▸ Stated task
Write out the records again, switching each "common name" to "vernacular name" and keeping everything else unchanged.

•••

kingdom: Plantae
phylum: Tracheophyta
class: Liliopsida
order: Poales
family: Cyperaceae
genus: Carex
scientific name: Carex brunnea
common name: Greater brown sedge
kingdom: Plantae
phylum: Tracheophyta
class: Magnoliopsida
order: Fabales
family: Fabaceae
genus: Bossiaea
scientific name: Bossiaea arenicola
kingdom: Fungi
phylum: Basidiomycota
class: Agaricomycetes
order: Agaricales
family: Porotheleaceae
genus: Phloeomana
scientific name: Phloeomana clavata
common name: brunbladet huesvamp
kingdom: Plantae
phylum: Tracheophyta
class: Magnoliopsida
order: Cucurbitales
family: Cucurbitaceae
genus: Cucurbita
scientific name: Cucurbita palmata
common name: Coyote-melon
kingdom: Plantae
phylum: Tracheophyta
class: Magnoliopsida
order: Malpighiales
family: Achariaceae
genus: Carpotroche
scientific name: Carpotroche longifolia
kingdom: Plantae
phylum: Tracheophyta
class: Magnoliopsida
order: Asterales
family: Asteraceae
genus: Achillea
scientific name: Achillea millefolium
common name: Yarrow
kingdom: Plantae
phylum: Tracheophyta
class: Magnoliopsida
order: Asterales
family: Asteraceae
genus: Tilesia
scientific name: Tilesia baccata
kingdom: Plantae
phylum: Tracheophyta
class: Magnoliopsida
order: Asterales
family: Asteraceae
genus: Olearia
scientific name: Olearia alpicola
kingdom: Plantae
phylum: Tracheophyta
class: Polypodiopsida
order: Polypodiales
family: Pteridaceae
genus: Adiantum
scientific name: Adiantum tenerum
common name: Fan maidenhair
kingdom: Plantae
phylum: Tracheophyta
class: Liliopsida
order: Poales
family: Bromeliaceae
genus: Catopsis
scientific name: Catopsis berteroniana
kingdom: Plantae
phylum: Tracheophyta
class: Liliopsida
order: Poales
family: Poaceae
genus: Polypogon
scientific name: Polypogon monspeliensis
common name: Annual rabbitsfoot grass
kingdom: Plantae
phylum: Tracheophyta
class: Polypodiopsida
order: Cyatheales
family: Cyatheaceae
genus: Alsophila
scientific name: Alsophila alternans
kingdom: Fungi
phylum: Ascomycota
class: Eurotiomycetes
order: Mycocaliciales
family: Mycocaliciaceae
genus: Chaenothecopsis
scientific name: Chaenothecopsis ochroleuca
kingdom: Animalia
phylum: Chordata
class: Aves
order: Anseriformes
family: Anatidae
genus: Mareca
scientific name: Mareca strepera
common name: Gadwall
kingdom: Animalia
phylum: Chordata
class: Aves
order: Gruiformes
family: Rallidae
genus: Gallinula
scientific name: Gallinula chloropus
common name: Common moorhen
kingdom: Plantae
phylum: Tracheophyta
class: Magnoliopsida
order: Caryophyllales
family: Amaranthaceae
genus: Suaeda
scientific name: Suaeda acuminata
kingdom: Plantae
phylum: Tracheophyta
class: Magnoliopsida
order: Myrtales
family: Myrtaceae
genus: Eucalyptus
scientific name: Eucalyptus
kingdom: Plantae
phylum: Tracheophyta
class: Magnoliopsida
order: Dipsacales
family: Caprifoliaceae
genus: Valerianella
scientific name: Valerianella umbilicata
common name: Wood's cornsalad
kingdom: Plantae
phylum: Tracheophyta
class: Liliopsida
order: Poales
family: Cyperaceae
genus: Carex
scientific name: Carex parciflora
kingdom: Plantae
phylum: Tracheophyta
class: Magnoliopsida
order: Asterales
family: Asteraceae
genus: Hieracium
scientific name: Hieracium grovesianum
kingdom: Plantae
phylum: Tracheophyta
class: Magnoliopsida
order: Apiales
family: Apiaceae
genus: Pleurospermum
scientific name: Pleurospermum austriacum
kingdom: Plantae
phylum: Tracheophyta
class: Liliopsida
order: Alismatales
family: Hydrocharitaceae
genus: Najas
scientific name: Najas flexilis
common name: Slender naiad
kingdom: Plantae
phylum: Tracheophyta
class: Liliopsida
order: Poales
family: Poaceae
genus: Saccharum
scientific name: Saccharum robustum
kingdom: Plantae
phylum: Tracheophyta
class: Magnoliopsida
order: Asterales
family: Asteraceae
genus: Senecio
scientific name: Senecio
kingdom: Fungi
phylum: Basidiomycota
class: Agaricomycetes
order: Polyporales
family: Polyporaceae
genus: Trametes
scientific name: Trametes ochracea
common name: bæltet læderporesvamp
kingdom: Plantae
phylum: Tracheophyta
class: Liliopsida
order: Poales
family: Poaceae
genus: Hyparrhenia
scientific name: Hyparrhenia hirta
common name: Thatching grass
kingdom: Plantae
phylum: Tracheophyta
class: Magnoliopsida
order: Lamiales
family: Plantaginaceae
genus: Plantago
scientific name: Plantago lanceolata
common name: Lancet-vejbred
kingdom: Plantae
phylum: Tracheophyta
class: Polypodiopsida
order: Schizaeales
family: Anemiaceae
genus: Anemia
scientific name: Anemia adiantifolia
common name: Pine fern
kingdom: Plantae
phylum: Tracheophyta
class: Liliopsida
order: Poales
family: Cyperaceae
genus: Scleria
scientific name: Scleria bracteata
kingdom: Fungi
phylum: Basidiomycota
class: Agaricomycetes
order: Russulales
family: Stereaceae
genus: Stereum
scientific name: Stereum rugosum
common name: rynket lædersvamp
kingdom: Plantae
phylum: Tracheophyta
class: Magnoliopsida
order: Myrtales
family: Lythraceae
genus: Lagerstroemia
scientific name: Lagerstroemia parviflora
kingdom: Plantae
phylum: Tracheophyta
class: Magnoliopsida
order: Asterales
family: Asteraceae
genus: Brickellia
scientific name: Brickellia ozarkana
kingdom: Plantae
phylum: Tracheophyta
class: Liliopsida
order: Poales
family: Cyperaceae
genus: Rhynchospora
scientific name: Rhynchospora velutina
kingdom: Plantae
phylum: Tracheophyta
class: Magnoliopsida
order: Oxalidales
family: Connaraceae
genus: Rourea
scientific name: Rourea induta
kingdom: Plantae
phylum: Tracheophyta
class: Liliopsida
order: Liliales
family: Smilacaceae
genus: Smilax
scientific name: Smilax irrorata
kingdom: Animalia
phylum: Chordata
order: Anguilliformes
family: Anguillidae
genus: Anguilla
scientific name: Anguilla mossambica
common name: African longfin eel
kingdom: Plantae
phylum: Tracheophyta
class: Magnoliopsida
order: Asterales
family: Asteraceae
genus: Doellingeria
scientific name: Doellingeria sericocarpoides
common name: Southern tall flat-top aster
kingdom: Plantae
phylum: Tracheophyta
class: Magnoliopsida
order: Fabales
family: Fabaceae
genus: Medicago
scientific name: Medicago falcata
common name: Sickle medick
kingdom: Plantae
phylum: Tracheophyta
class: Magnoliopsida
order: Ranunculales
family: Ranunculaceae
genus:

•••

▸ Output of the task
kingdom: Plantae
phylum: Tracheophyta
class: Liliopsida
order: Poales
family: Cyperaceae
genus: Carex
scientific name: Carex brunnea
vernacular name: Greater brown sedge
kingdom: Plantae
phylum: Tracheophyta
class: Magnoliopsida
order: Fabales
family: Fabaceae
genus: Bossiaea
scientific name: Bossiaea arenicola
kingdom: Fungi
phylum: Basidiomycota
class: Agaricomycetes
order: Agaricales
family: Porotheleaceae
genus: Phloeomana
scientific name: Phloeomana clavata
vernacular name: brunbladet huesvamp
kingdom: Plantae
phylum: Tracheophyta
class: Magnoliopsida
order: Cucurbitales
family: Cucurbitaceae
genus: Cucurbita
scientific name: Cucurbita palmata
vernacular name: Coyote-melon
kingdom: Plantae
phylum: Tracheophyta
class: Magnoliopsida
order: Malpighiales
family: Achariaceae
genus: Carpotroche
scientific name: Carpotroche longifolia
kingdom: Plantae
phylum: Tracheophyta
class: Magnoliopsida
order: Asterales
family: Asteraceae
genus: Achillea
scientific name: Achillea millefolium
vernacular name: Yarrow
kingdom: Plantae
phylum: Tracheophyta
class: Magnoliopsida
order: Asterales
family: Asteraceae
genus: Tilesia
scientific name: Tilesia baccata
kingdom: Plantae
phylum: Tracheophyta
class: Magnoliopsida
order: Asterales
family: Asteraceae
genus: Olearia
scientific name: Olearia alpicola
kingdom: Plantae
phylum: Tracheophyta
class: Polypodiopsida
order: Polypodiales
family: Pteridaceae
genus: Adiantum
scientific name: Adiantum tenerum
vernacular name: Fan maidenhair
kingdom: Plantae
phylum: Tracheophyta
class: Liliopsida
order: Poales
family: Bromeliaceae
genus: Catopsis
scientific name: Catopsis berteroniana
kingdom: Plantae
phylum: Tracheophyta
class: Liliopsida
order: Poales
family: Poaceae
genus: Polypogon
scientific name: Polypogon monspeliensis
vernacular name: Annual rabbitsfoot grass
kingdom: Plantae
phylum: Tracheophyta
class: Polypodiopsida
order: Cyatheales
family: Cyatheaceae
genus: Alsophila
scientific name: Alsophila alternans
kingdom: Fungi
phylum: Ascomycota
class: Eurotiomycetes
order: Mycocaliciales
family: Mycocaliciaceae
genus: Chaenothecopsis
scientific name: Chaenothecopsis ochroleuca
kingdom: Animalia
phylum: Chordata
class: Aves
order: Anseriformes
family: Anatidae
genus: Mareca
scientific name: Mareca strepera
vernacular name: Gadwall
kingdom: Animalia
phylum: Chordata
class: Aves
order: Gruiformes
family: Rallidae
genus: Gallinula
scientific name: Gallinula chloropus
vernacular name: Common moorhen
kingdom: Plantae
phylum: Tracheophyta
class: Magnoliopsida
order: Caryophyllales
family: Amaranthaceae
genus: Suaeda
scientific name: Suaeda acuminata
kingdom: Plantae
phylum: Tracheophyta
class: Magnoliopsida
order: Myrtales
family: Myrtaceae
genus: Eucalyptus
scientific name: Eucalyptus
kingdom: Plantae
phylum: Tracheophyta
class: Magnoliopsida
order: Dipsacales
family: Caprifoliaceae
genus: Valerianella
scientific name: Valerianella umbilicata
vernacular name: Wood's cornsalad
kingdom: Plantae
phylum: Tracheophyta
class: Liliopsida
order: Poales
family: Cyperaceae
genus: Carex
scientific name: Carex parciflora
kingdom: Plantae
phylum: Tracheophyta
class: Magnoliopsida
order: Asterales
family: Asteraceae
genus: Hieracium
scientific name: Hieracium grovesianum
kingdom: Plantae
phylum: Tracheophyta
class: Magnoliopsida
order: Apiales
family: Apiaceae
genus: Pleurospermum
scientific name: Pleurospermum austriacum
kingdom: Plantae
phylum: Tracheophyta
class: Liliopsida
order: Alismatales
family: Hydrocharitaceae
genus: Najas
scientific name: Najas flexilis
vernacular name: Slender naiad
kingdom: Plantae
phylum: Tracheophyta
class: Liliopsida
order: Poales
family: Poaceae
genus: Saccharum
scientific name: Saccharum robustum
kingdom: Plantae
phylum: Tracheophyta
class: Magnoliopsida
order: Asterales
family: Asteraceae
genus: Senecio
scientific name: Senecio
kingdom: Fungi
phylum: Basidiomycota
class: Agaricomycetes
order: Polyporales
family: Polyporaceae
genus: Trametes
scientific name: Trametes ochracea
vernacular name: bæltet læderporesvamp
kingdom: Plantae
phylum: Tracheophyta
class: Liliopsida
order: Poales
family: Poaceae
genus: Hyparrhenia
scientific name: Hyparrhenia hirta
vernacular name: Thatching grass
kingdom: Plantae
phylum: Tracheophyta
class: Magnoliopsida
order: Lamiales
family: Plantaginaceae
genus: Plantago
scientific name: Plantago lanceolata
vernacular name: Lancet-vejbred
kingdom: Plantae
phylum: Tracheophyta
class: Polypodiopsida
order: Schizaeales
family: Anemiaceae
genus: Anemia
scientific name: Anemia adiantifolia
vernacular name: Pine fern
kingdom: Plantae
phylum: Tracheophyta
class: Liliopsida
order: Poales
family: Cyperaceae
genus: Scleria
scientific name: Scleria bracteata
kingdom: Fungi
phylum: Basidiomycota
class: Agaricomycetes
order: Russulales
family: Stereaceae
genus: Stereum
scientific name: Stereum rugosum
vernacular name: rynket lædersvamp
kingdom: Plantae
phylum: Tracheophyta
class: Magnoliopsida
order: Myrtales
family: Lythraceae
genus: Lagerstroemia
scientific name: Lagerstroemia parviflora
kingdom: Plantae
phylum: Tracheophyta
class: Magnoliopsida
order: Asterales
family: Asteraceae
genus: Brickellia
scientific name: Brickellia ozarkana
kingdom: Plantae
phylum: Tracheophyta
class: Liliopsida
order: Poales
family: Cyperaceae
genus: Rhynchospora
scientific name: Rhynchospora velutina
kingdom: Plantae
phylum: Tracheophyta
class: Magnoliopsida
order: Oxalidales
family: Connaraceae
genus: Rourea
scientific name: Rourea induta
kingdom: Plantae
phylum: Tracheophyta
class: Liliopsida
order: Liliales
family: Smilacaceae
genus: Smilax
scientific name: Smilax irrorata
kingdom: Animalia
phylum: Chordata
order: Anguilliformes
family: Anguillidae
genus: Anguilla
scientific name: Anguilla mossambica
vernacular name: African longfin eel
kingdom: Plantae
phylum: Tracheophyta
class: Magnoliopsida
order: Asterales
family: Asteraceae
genus: Doellingeria
scientific name: Doellingeria sericocarpoides
vernacular name: Southern tall flat-top aster
kingdom: Plantae
phylum: Tracheophyta
class: Magnoliopsida
order: Fabales
family: Fabaceae
genus: Medicago
scientific name: Medicago falcata
vernacular name: Sickle medick
kingdom: Plantae
phylum: Tracheophyta
class: Magnoliopsida
order: Ranunculales
family: Ranunculaceae
genus:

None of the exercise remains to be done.